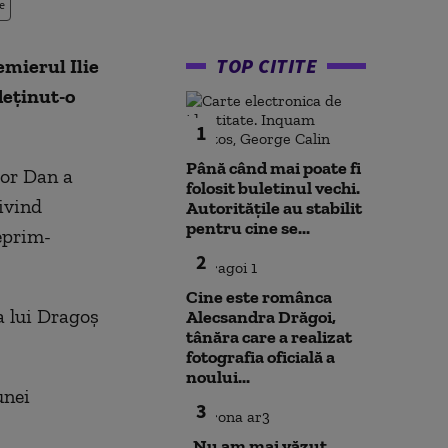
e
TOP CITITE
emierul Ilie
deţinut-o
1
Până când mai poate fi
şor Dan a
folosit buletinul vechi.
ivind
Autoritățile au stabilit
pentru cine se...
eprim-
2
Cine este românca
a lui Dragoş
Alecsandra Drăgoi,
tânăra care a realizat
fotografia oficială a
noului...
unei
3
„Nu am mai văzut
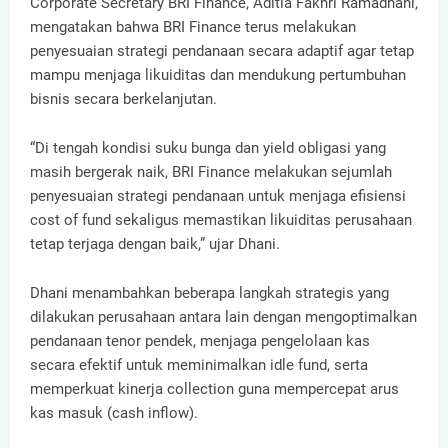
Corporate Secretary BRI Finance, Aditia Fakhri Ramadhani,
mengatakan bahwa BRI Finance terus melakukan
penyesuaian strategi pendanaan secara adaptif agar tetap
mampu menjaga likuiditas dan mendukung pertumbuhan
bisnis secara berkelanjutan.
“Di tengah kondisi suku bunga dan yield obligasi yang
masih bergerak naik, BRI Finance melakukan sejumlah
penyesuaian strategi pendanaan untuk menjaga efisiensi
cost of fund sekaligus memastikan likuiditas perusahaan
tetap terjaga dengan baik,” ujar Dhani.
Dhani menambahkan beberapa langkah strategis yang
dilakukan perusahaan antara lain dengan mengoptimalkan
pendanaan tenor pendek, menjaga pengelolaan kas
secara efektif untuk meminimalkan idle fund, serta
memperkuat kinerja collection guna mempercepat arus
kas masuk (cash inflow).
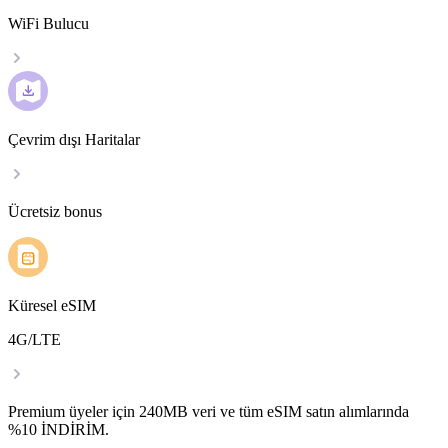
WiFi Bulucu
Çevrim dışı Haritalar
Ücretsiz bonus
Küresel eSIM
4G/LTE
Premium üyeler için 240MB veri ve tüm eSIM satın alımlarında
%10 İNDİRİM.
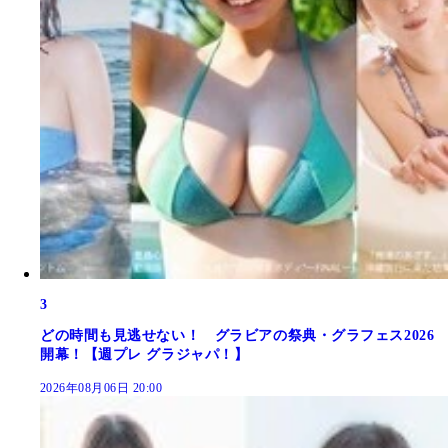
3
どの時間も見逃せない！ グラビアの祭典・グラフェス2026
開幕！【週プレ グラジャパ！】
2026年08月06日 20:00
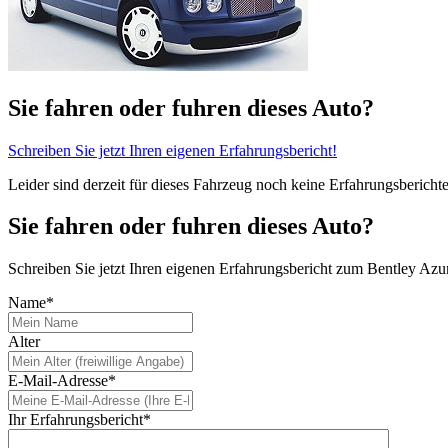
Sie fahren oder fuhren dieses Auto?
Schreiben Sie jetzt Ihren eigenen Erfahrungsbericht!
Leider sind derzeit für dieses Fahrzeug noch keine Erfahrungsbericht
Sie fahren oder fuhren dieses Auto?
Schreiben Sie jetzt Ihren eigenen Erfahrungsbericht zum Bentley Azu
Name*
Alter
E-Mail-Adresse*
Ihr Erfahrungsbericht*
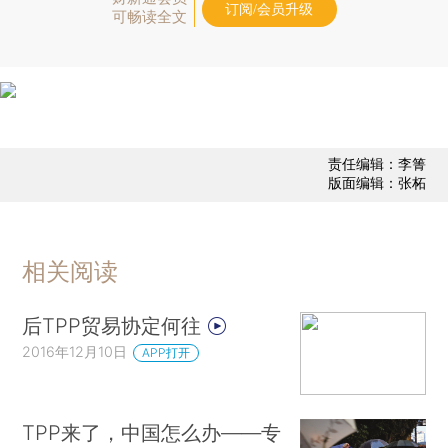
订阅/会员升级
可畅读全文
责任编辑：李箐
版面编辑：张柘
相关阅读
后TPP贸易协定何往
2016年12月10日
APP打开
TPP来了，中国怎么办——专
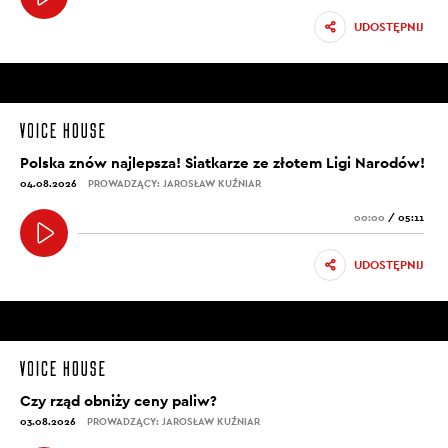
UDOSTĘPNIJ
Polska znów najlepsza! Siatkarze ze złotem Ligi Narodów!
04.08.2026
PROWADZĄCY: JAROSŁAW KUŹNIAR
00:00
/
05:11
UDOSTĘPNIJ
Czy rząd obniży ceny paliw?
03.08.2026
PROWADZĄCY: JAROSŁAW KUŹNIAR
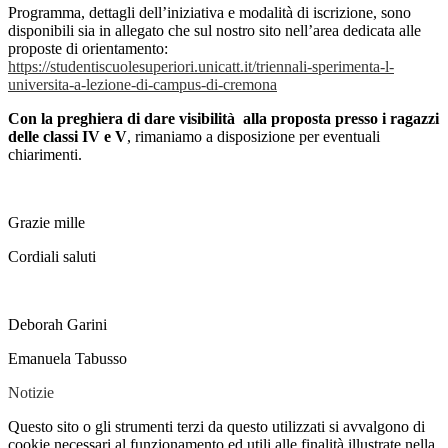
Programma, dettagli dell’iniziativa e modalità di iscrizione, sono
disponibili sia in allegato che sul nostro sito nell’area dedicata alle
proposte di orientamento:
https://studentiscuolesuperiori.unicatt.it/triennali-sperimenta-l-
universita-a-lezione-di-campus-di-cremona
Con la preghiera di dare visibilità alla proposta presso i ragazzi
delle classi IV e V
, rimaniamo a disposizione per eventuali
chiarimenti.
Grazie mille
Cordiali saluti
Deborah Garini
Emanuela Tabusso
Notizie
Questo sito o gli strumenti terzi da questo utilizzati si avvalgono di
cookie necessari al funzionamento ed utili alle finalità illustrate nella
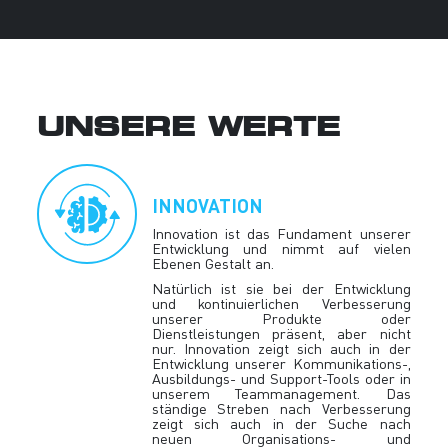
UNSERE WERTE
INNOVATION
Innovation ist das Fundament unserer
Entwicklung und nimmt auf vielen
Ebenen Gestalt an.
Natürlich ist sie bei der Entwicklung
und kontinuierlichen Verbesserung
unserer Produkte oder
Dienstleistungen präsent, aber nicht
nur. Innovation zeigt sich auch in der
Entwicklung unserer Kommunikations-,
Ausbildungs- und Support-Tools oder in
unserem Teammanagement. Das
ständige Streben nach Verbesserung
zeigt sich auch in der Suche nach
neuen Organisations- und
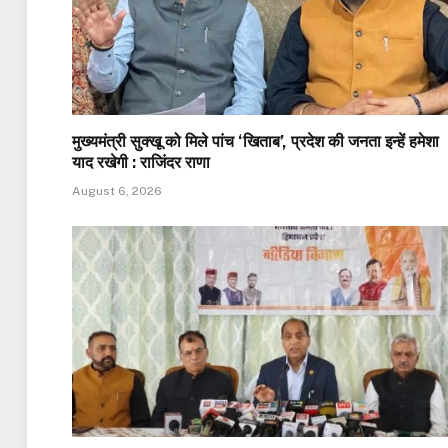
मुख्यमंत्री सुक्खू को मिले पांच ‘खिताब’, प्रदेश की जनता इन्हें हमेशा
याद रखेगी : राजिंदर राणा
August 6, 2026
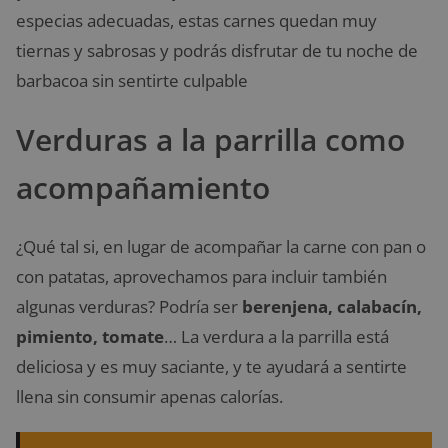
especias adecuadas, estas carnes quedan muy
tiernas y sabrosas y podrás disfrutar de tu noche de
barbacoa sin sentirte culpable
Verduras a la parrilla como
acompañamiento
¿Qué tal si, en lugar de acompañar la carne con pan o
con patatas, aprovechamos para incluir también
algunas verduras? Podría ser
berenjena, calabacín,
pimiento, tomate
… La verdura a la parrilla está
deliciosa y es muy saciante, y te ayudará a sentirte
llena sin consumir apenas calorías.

--

Because the pictures are not wanted, retype only the text of every record, exactly as given.

**YOUR SOLUTION**
e
TOP CITITE
emierul Ilie
deţinut-o
1
Până când mai poate fi
şor Dan a
folosit buletinul vechi.
ivind
Autoritățile au stabilit
pentru cine se...
eprim-
2
Cine este românca
a lui Dragoş
Alecsandra Drăgoi,
tânăra care a realizat
fotografia oficială a
noului...
unei
3
„Nu am mai văzut
Corporate Secretary BRI Finance, Aditia Fakhri Ramadhani,
mengatakan bahwa BRI Finance terus melakukan
penyesuaian strategi pendanaan secara adaptif agar tetap
mampu menjaga likuiditas dan mendukung pertumbuhan
bisnis secara berkelanjutan.
“Di tengah kondisi suku bunga dan yield obligasi yang
masih bergerak naik, BRI Finance melakukan sejumlah
penyesuaian strategi pendanaan untuk menjaga efisiensi
cost of fund sekaligus memastikan likuiditas perusahaan
tetap terjaga dengan baik,” ujar Dhani.
Dhani menambahkan beberapa langkah strategis yang
dilakukan perusahaan antara lain dengan mengoptimalkan
pendanaan tenor pendek, menjaga pengelolaan kas
secara efektif untuk meminimalkan idle fund, serta
memperkuat kinerja collection guna mempercepat arus
kas masuk (cash inflow).
WiFi Bulucu
Çevrim dışı Haritalar
Ücretsiz bonus
Küresel eSIM
4G/LTE
Premium üyeler için 240MB veri ve tüm eSIM satın alımlarında
%10 İNDİRİM.
3
どの時間も見逃せない！ グラビアの祭典・グラフェス2026
開幕！【週プレ グラジャパ！】
2026年08月06日 20:00
Sie fahren oder fuhren dieses Auto?
Schreiben Sie jetzt Ihren eigenen Erfahrungsbericht!
Leider sind derzeit für dieses Fahrzeug noch keine Erfahrungsbericht
Sie fahren oder fuhren dieses Auto?
Schreiben Sie jetzt Ihren eigenen Erfahrungsbericht zum Bentley Azu
Name*
Alter
E-Mail-Adresse*
Ihr Erfahrungsbericht*
订阅/会员升级
可畅读全文
责任编辑：李箐
版面编辑：张柘
相关阅读
后TPP贸易协定何往
2016年12月10日
APP打开
TPP来了，中国怎么办——专
UDOSTĘPNIJ
Polska znów najlepsza! Siatkarze ze złotem Ligi Narodów!
04.08.2026
PROWADZĄCY: JAROSŁAW KUŹNIAR
00:00
/
05:11
UDOSTĘPNIJ
Czy rząd obniży ceny paliw?
03.08.2026
PROWADZĄCY: JAROSŁAW KUŹNIAR
Programma, dettagli dell’iniziativa e modalità di iscrizione, sono
disponibili sia in allegato che sul nostro sito nell’area dedicata alle
proposte di orientamento:
https://studentiscuolesuperiori.unicatt.it/triennali-sperimenta-l-
universita-a-lezione-di-campus-di-cremona
Con la preghiera di dare visibilità alla proposta presso i ragazzi
delle classi IV e V
, rimaniamo a disposizione per eventuali
chiarimenti.
Grazie mille
Cordiali saluti
Deborah Garini
Emanuela Tabusso
Notizie
Questo sito o gli strumenti terzi da questo utilizzati si avvalgono di
cookie necessari al funzionamento ed utili alle finalità illustrate nella
UNSERE WERTE
INNOVATION
Innovation ist das Fundament unserer
Entwicklung und nimmt auf vielen
Ebenen Gestalt an.
Natürlich ist sie bei der Entwicklung
und kontinuierlichen Verbesserung
unserer Produkte oder
Dienstleistungen präsent, aber nicht
nur. Innovation zeigt sich auch in der
Entwicklung unserer Kommunikations-,
Ausbildungs- und Support-Tools oder in
unserem Teammanagement. Das
ständige Streben nach Verbesserung
zeigt sich auch in der Suche nach
neuen Organisations- und
मुख्यमंत्री सुक्खू को मिले पांच ‘खिताब’, प्रदेश की जनता इन्हें हमेशा
याद रखेगी : राजिंदर राणा
August 6, 2026
especias adecuadas, estas carnes quedan muy
tiernas y sabrosas y podrás disfrutar de tu noche de
barbacoa sin sentirte culpable
Verduras a la parrilla como
acompañamiento
¿Qué tal si, en lugar de acompañar la carne con pan o
con patatas, aprovechamos para incluir también
algunas verduras? Podría ser
berenjena, calabacín,
pimiento, tomate
… La verdura a la parrilla está
deliciosa y es muy saciante, y te ayudará a sentirte
llena sin consumir apenas calorías.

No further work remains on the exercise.